取り組むこと
**A.** 次期財務長官の記事によると、次期政権は4年間でどれだけの額の環境インフラ投資を掲げていますか。
**B.** 次期財務長官の記事のうち、「バイデン氏は19日、候補者の」で始まり「る。銀行規制の強化も課題だ。」まで続く部分を、一字も変えずに書き写してください。
**C.** 次期財務長官の記事の続きを、最後の文のあとから書き進めてください。

本文
☆ ☆ ☆

【ワシントン時事】米大統領選で当選確実となった民主党のバイデン前副大統領が指名する次期財務長官の候補に、連邦準備制度理事会(FRB)のイエレン前議長(74)が浮上した。新政権が重視する税財政改革を進める上で、イエレン氏の持つ議会との豊富な調整経験が必要になるとの観測が出ている。

 バイデン氏は19日、候補者の選定を終えており、週内にも公表すると明言。「民主党の急進派から穏健派まで、すべての層に受け入れられる人物だ」と語った。イエレン氏が就けば初の女性財務長官となる。一方、ブレイナードFRB理事(58)やアフリカ系米国人のファーガソンFRB元副議長(69)も取り沙汰されている。

 次期政権は、新型コロナウイルス流行で打撃を受けた経済の再生へ、4年間で2兆ドル(約208兆円)の環境インフラ投資を通じた雇用創出を掲げる。巨額財政政策を賄うため、高所得層や企業への増税を図る。銀行規制の強化も課題だ。

☆ ☆ ☆

元データ
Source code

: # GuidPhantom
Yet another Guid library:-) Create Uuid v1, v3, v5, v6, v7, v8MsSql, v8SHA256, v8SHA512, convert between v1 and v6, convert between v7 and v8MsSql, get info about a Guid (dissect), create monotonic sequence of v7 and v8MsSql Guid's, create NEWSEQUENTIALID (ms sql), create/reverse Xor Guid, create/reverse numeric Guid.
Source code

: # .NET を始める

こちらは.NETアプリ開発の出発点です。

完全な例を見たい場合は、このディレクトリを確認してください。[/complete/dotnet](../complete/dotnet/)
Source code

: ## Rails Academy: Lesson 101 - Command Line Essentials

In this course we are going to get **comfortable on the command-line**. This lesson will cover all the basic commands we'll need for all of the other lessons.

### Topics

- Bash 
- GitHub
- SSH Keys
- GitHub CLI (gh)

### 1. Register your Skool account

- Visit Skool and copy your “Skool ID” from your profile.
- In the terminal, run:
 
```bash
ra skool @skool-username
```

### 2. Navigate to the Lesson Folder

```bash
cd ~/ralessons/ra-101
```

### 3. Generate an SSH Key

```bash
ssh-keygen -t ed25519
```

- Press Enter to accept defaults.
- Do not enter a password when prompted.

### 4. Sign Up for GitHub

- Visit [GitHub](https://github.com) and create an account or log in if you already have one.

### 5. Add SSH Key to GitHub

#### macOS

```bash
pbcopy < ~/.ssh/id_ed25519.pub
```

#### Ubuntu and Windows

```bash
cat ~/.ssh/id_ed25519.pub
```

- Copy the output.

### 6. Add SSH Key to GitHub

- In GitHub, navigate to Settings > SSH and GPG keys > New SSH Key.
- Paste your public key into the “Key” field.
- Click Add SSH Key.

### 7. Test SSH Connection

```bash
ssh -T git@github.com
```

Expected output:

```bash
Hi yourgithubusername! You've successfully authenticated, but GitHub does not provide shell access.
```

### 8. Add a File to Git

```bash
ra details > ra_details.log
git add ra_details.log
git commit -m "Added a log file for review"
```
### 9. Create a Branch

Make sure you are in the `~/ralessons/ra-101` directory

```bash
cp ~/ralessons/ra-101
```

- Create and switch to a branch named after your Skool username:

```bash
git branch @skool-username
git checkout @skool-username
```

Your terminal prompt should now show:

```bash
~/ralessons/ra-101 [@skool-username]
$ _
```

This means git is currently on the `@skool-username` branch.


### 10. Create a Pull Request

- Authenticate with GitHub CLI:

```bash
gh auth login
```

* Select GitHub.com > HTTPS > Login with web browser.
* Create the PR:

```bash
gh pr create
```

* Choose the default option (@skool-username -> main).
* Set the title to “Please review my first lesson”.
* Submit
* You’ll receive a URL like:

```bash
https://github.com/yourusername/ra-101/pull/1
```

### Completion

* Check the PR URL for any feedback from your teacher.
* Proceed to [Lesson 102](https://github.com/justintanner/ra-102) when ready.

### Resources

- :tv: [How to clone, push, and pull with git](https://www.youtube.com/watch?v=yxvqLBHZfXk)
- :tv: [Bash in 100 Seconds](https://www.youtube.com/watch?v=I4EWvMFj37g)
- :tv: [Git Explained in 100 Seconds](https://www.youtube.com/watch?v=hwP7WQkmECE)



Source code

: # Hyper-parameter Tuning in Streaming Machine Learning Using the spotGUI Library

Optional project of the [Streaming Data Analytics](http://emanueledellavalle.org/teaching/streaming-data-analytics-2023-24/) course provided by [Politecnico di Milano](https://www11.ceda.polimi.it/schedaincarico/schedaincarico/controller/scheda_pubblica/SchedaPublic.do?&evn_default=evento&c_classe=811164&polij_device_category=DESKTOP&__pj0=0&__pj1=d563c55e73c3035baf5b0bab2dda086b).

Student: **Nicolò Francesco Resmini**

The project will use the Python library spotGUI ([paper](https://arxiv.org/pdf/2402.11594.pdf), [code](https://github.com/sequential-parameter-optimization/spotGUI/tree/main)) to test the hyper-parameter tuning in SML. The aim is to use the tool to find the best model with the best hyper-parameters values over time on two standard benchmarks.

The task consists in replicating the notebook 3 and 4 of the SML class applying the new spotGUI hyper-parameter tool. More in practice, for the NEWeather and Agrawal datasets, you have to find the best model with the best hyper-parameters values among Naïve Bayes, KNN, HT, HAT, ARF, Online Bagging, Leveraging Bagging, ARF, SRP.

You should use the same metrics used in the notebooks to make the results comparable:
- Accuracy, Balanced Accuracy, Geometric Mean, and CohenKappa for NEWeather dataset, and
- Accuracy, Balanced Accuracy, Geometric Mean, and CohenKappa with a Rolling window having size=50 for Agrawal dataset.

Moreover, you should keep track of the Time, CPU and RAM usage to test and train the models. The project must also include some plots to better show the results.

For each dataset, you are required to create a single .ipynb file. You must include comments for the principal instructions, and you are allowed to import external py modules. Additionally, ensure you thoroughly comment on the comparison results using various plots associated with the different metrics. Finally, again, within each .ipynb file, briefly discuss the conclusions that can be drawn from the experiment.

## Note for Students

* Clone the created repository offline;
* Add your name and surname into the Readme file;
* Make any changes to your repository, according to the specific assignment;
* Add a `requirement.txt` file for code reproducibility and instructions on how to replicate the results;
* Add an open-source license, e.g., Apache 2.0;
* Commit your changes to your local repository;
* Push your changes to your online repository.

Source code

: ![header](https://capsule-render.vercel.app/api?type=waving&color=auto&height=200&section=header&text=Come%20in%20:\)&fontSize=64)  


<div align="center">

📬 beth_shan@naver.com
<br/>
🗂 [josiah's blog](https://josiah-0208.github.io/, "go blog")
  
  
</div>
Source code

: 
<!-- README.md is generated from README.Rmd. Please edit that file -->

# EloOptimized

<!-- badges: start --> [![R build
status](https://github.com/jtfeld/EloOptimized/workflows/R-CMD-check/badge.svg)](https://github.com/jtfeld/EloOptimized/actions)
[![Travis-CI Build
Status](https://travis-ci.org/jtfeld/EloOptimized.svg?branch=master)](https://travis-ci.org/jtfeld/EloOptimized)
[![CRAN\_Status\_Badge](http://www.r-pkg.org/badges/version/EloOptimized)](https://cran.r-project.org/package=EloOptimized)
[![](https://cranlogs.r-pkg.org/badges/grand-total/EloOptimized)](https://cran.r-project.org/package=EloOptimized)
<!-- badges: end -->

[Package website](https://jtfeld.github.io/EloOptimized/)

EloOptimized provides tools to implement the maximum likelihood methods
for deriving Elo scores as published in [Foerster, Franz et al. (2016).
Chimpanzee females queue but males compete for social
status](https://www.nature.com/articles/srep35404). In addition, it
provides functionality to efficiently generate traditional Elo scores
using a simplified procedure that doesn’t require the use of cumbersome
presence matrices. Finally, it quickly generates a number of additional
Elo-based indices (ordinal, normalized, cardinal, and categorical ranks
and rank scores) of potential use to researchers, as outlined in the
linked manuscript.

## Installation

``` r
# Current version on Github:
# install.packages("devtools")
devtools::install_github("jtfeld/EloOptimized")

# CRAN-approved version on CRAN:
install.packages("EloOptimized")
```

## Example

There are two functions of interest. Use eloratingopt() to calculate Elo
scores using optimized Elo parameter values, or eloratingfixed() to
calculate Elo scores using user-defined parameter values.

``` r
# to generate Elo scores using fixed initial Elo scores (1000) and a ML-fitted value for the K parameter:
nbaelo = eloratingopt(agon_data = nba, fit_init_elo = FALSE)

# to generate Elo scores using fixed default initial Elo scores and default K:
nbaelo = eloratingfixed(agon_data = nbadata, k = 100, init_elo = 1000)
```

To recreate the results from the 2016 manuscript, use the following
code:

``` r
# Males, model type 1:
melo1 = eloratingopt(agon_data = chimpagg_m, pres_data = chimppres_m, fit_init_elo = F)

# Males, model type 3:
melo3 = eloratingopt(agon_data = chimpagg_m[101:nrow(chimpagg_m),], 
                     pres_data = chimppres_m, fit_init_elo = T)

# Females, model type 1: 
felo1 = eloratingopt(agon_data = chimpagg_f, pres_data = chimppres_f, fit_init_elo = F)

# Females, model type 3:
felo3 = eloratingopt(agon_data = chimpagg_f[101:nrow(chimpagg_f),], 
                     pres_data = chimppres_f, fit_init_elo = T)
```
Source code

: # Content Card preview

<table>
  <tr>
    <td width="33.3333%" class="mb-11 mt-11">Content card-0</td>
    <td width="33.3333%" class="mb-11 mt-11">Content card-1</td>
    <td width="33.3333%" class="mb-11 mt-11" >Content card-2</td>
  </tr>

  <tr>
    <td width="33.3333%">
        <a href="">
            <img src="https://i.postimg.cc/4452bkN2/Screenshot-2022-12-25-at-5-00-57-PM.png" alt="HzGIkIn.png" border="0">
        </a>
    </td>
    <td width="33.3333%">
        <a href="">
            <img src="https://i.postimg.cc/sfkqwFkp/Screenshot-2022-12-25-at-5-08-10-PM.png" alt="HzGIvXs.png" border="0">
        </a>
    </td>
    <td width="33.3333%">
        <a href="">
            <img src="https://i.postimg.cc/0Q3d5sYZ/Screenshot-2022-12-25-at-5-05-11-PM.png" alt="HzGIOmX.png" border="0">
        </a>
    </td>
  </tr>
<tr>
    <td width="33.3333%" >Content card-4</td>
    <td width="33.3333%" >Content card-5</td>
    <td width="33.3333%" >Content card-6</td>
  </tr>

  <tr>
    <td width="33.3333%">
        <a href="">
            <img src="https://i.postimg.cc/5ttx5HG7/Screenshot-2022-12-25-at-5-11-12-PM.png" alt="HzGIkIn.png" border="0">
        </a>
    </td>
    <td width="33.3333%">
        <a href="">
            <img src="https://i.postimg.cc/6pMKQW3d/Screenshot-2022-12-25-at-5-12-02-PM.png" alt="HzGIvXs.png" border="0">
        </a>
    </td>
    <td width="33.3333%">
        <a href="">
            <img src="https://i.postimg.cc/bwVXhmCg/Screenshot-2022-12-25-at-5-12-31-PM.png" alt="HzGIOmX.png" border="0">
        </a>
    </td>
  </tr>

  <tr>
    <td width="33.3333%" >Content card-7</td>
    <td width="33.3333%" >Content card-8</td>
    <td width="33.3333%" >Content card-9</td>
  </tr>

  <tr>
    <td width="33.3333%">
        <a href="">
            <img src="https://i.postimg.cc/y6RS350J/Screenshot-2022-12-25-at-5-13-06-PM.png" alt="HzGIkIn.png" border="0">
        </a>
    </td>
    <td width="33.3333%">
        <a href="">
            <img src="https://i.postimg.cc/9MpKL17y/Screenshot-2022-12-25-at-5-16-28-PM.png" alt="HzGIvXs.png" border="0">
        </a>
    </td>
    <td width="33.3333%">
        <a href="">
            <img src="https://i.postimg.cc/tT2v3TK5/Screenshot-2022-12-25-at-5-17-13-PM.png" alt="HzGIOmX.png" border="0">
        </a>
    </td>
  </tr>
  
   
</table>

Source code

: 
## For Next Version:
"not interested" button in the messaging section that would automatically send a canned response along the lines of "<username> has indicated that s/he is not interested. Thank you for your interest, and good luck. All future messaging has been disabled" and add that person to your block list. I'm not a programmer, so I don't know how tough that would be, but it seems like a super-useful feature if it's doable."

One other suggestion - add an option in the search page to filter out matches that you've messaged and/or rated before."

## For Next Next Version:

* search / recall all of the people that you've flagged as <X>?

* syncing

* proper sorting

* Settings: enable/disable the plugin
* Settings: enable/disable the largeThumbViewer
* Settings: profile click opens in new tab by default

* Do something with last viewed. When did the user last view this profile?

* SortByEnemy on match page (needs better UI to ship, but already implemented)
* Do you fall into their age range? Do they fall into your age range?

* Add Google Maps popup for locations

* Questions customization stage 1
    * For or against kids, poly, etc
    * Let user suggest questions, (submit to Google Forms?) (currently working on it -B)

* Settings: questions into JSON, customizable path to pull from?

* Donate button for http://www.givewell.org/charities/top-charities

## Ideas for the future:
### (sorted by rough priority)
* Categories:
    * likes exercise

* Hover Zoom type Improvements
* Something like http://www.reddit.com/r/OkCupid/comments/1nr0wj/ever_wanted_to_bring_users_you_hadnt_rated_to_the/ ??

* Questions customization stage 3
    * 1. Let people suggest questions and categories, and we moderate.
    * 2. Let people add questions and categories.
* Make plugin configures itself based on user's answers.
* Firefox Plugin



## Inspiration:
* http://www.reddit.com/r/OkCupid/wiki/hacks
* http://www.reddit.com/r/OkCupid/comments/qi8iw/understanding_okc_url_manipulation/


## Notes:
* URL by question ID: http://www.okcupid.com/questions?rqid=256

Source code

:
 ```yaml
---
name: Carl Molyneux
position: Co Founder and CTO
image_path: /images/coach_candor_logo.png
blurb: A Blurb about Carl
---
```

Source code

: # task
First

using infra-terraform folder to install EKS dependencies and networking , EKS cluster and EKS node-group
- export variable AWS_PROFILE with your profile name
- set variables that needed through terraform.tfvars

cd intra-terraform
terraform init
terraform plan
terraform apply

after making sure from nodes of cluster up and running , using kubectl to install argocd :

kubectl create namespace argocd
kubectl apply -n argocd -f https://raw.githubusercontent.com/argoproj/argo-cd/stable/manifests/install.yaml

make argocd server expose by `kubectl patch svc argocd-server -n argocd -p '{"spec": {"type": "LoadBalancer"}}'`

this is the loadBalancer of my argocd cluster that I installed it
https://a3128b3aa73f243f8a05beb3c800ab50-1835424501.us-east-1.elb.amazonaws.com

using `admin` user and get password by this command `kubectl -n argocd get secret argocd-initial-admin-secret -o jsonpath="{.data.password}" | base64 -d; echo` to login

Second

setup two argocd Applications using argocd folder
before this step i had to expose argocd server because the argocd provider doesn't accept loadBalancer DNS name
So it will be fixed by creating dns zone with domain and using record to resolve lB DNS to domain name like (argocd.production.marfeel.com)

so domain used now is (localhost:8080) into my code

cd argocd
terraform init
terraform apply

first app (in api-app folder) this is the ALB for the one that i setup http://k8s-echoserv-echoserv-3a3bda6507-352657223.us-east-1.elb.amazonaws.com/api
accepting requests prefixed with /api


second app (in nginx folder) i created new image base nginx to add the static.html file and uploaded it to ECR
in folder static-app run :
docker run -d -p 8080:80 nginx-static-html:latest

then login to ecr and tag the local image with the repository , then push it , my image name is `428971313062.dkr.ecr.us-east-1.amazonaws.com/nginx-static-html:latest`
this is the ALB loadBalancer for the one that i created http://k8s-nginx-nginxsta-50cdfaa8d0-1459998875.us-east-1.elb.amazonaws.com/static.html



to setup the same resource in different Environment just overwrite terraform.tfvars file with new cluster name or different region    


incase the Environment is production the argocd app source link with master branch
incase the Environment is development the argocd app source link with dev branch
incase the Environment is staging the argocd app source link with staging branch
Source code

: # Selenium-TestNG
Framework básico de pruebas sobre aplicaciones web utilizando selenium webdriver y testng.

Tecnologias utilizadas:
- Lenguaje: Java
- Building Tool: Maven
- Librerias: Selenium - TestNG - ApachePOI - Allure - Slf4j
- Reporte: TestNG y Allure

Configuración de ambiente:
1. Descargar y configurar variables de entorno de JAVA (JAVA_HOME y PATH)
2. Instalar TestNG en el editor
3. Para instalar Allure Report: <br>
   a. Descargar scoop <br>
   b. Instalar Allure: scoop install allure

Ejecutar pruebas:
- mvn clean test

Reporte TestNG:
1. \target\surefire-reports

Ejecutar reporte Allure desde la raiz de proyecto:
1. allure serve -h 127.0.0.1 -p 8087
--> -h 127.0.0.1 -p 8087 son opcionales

☆ ☆ ☆

解答
**A.** 2兆ドル(約208兆円)

**B.**
バイデン氏は19日、候補者の選定を終えており、週内にも公表すると明言。「民主党の急進派から穏健派まで、すべての層に受け入れられる人物だ」と語った。イエレン氏が就けば初の女性財務長官となる。一方、ブレイナードFRB理事(58)やアフリカ系米国人のファーガソンFRB元副議長(69)も取り沙汰されている。

 次期政権は、新型コロナウイルス流行で打撃を受けた経済の再生へ、4年間で2兆ドル(約208兆円)の環境インフラ投資を通じた雇用創出を掲げる。巨額財政政策を賄うため、高所得層や企業への増税を図る。銀行規制の強化も課題だ。

**C.**
 ただ、議会下院は民主党が過半数を守ったものの、上院は共和党が多数派となる可能性がある。政権と上院が「ねじれ」状態となれば、バイデン政権は幹部人事や主要政策で共和党の協力が不可欠となる。FRB議長当時のイエレン氏については、議会対応の評価が高く、人事の承認では「共和党が強く反対することはほぼ不可能」(ポリティコ紙)との見方がある。

 イエレン氏は雇用政策の専門家。2014~18年にFRB議長を務め、米景気がリーマン・ショックから立ち直る中で、金融政策のかじ取りを担った。米メディアによると、バイデン氏の選挙期間中に政策を助言した。